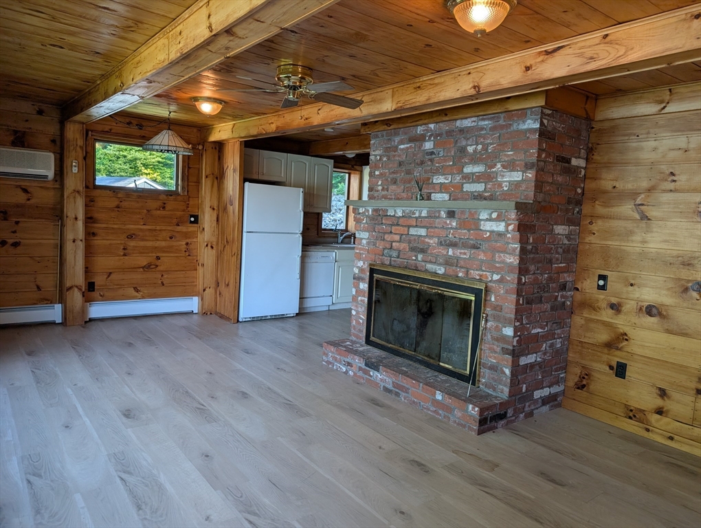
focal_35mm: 24
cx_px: 350
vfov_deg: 56.9
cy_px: 264
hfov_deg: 71.5
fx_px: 487
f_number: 1.68
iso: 22
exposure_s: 1/120
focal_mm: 6.9
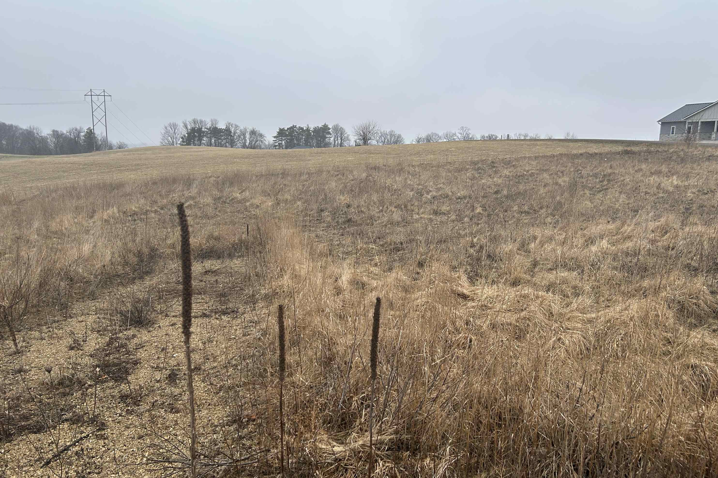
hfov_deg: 65.5
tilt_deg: -8.8
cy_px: 238
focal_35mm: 28
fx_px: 558
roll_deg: -1.7
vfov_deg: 46.4
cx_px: 356
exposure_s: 1/932
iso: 50
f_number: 1.5
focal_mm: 5.7
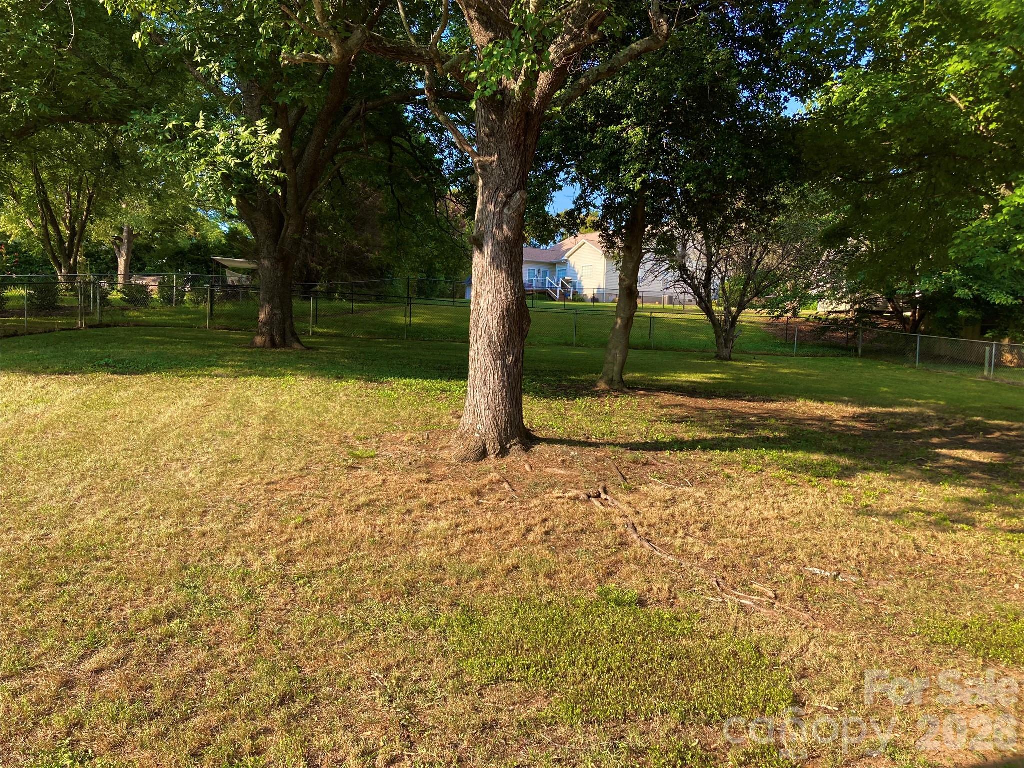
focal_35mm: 28
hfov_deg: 63.4
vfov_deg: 49.7
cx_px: 512
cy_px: 384
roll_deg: -1.9
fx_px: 828
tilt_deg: -3.6
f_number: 1.8
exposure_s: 1/463
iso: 20
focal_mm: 3.99
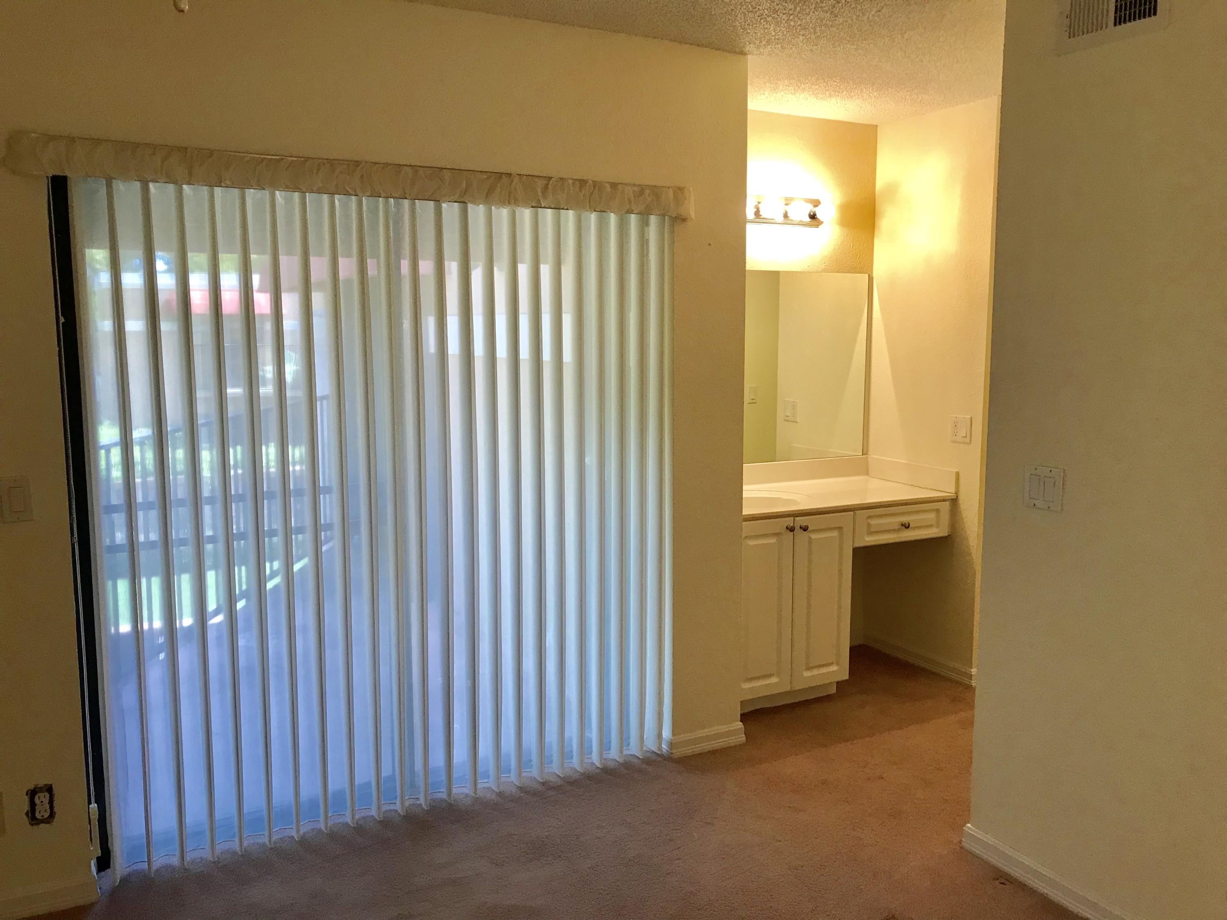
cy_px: 460
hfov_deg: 63.4
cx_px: 614
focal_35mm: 28
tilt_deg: -8.4
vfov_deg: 49.7
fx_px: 992
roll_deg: +0.6
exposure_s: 1/30
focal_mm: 3.99
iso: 32
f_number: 1.8
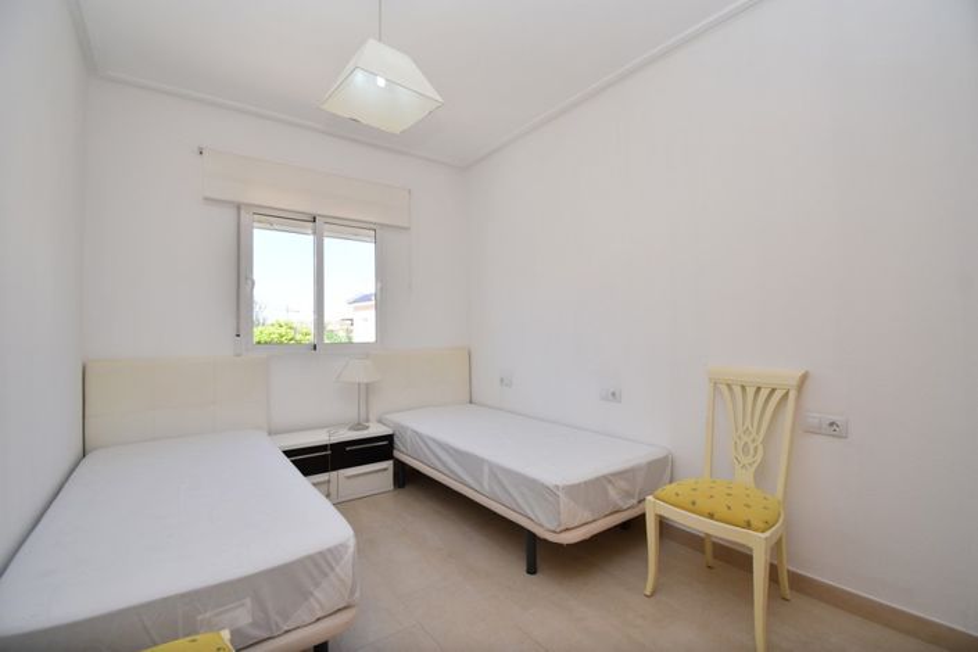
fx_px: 407
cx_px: 489
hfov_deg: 100.4
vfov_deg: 77.3
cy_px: 326
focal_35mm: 15
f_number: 5.6
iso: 220
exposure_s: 1/250
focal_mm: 10
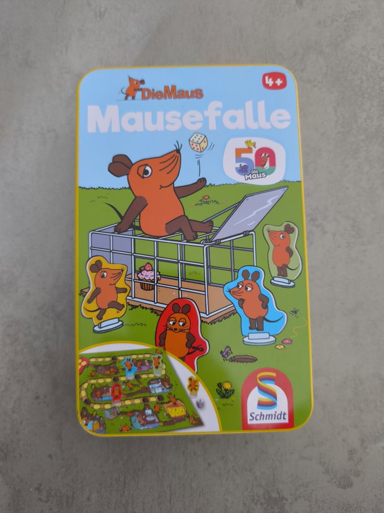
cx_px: 192
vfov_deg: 73.9
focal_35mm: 23
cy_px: 256
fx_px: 340
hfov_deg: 58.9
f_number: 1.6
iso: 2500
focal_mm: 6.57
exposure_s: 1/25
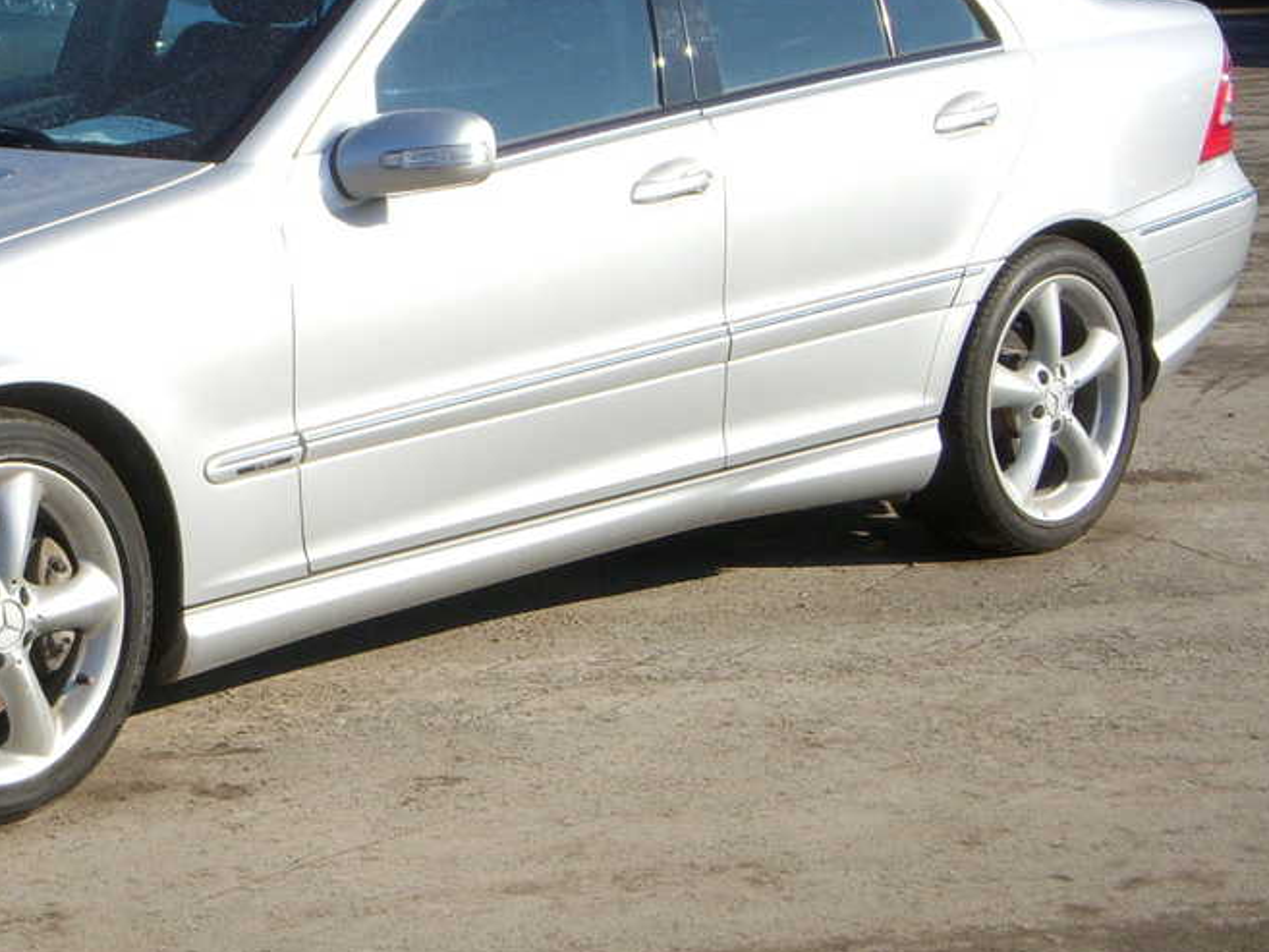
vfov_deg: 13.3
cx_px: 147
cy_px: 377
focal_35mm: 111
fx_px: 4070
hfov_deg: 17.5
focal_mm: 9.4
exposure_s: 1/800
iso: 100
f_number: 3.6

————————

**Problem description**
What is needed is a word-for-word restatement of the entries, minus any pictures.

**Solution to the exercise**
focal_35mm: 24
cx_px: 350
vfov_deg: 56.9
cy_px: 264
hfov_deg: 71.5
fx_px: 487
f_number: 1.68
iso: 22
exposure_s: 1/120
focal_mm: 6.9
hfov_deg: 65.5
tilt_deg: -8.8
cy_px: 238
focal_35mm: 28
fx_px: 558
roll_deg: -1.7
vfov_deg: 46.4
cx_px: 356
exposure_s: 1/932
iso: 50
f_number: 1.5
focal_mm: 5.7
focal_35mm: 28
hfov_deg: 63.4
vfov_deg: 49.7
cx_px: 512
cy_px: 384
roll_deg: -1.9
fx_px: 828
tilt_deg: -3.6
f_number: 1.8
exposure_s: 1/463
iso: 20
focal_mm: 3.99
cy_px: 460
hfov_deg: 63.4
cx_px: 614
focal_35mm: 28
tilt_deg: -8.4
vfov_deg: 49.7
fx_px: 992
roll_deg: +0.6
exposure_s: 1/30
focal_mm: 3.99
iso: 32
f_number: 1.8
fx_px: 407
cx_px: 489
hfov_deg: 100.4
vfov_deg: 77.3
cy_px: 326
focal_35mm: 15
f_number: 5.6
iso: 220
exposure_s: 1/250
focal_mm: 10
cx_px: 192
vfov_deg: 73.9
focal_35mm: 23
cy_px: 256
fx_px: 340
hfov_deg: 58.9
f_number: 1.6
iso: 2500
focal_mm: 6.57
exposure_s: 1/25
vfov_deg: 13.3
cx_px: 147
cy_px: 377
focal_35mm: 111
fx_px: 4070
hfov_deg: 17.5
focal_mm: 9.4
exposure_s: 1/800
iso: 100
f_number: 3.6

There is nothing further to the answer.